【来週の注目材料】リバーサルレートへの言及はあるか<日銀会合>
今週20日、21日に日本銀行金融政策決定会合が開催されます。現行の長短金利操作付量的・質的緩和の継続が確定的で、注目は声明と会合後の黒田総裁会見となっています。
直近の日銀会合では、9月から加わった片岡委員が追加緩和を求めて反対に回っています。7月の会合で物価目標(2%)の達成時期について、2019年度頃と、従来から後ろずれしており、目標に向けてより緩和的な政策が必要と、7月に退任した前任者木内委員とは真反対のスタンスを示した格好です。
12月1日に発表された10月の全国消費者物価指数は前年比+0.2%、食品とエネルギーを除くコアでも同+0.8%と低迷傾向が継続。10月31日に発表された日銀経済・物価情勢の展望(展望レポート)でも、「従来の見通しと比べると、成長率については、概ね不変である。物価については、2017年度について幾分下振れているが、2018年度、2019年度については概ね不変である。」と直近の物価上昇が見通しを下回っていることを認めており、厳しい状況が続いています。

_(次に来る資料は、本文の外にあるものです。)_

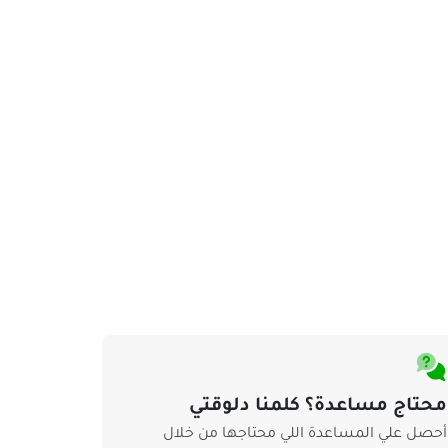
محتاج مساعدة؟ كلمنا دلوقتي
أحصل علي المساعدة اللي محتاجها من خلال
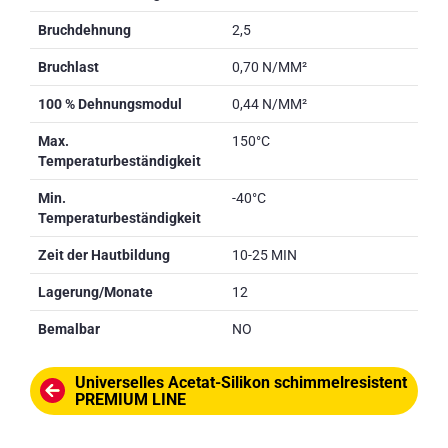
Bruchdehnung
2,5
Bruchlast
0,70 N/MM²
100 % Dehnungsmodul
0,44 N/MM²
Max.
150°C
Temperaturbeständigkeit
Min.
-40°C
Temperaturbeständigkeit
Zeit der Hautbildung
10-25 MIN
Lagerung/Monate
12
Bemalbar
NO
Universelles Acetat-Silikon schimmelresistent
PREMIUM LINE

こうした中、日銀側としても、片岡委員の要求などに対応し追加緩和が現状で不必要であるとの説明が必要になります。 前回、前々回は「市場や金融機関への影響、政策の持続性等の観点から、プラスの効果より副作用の方が大きいとみている。」と表現。
黒田日銀総裁は11月13日にスイスのチューリッヒ大学で行われた講演において「金利を下げすぎると、預貸金利の利ざや縮小によって銀行の自己資本規制への対応が厳しくなり、金融緩和の効果が却って反転(リバース)する」という、いわゆるリバーサルレートについて発言しました。その後、最適な金利曲線(イールドカーブ)把握の為の参考になる一つの理論を紹介したとして、政策的な含意を否定していますが、わざわざ言及したことは、これまで通りの出口戦略についての時期尚早との否定だけでなく、追加緩和見送りについても市場により詳しく説明する必要性を意識しているものと見られます。
今回の会合でも声明もしくは黒田総裁の会見で、リバーサルレートの文字こそ出てこなくても、同様の表現が出てくる可能性は十分にありそう。
来年以降も当面は続くとみられる日銀の緩和姿勢であるが、物価の鈍化傾向は継続で、早ければ来年第1四半期にも目標達成時期の先送りまで意識されるだけに、声明や総裁会見には要注意です。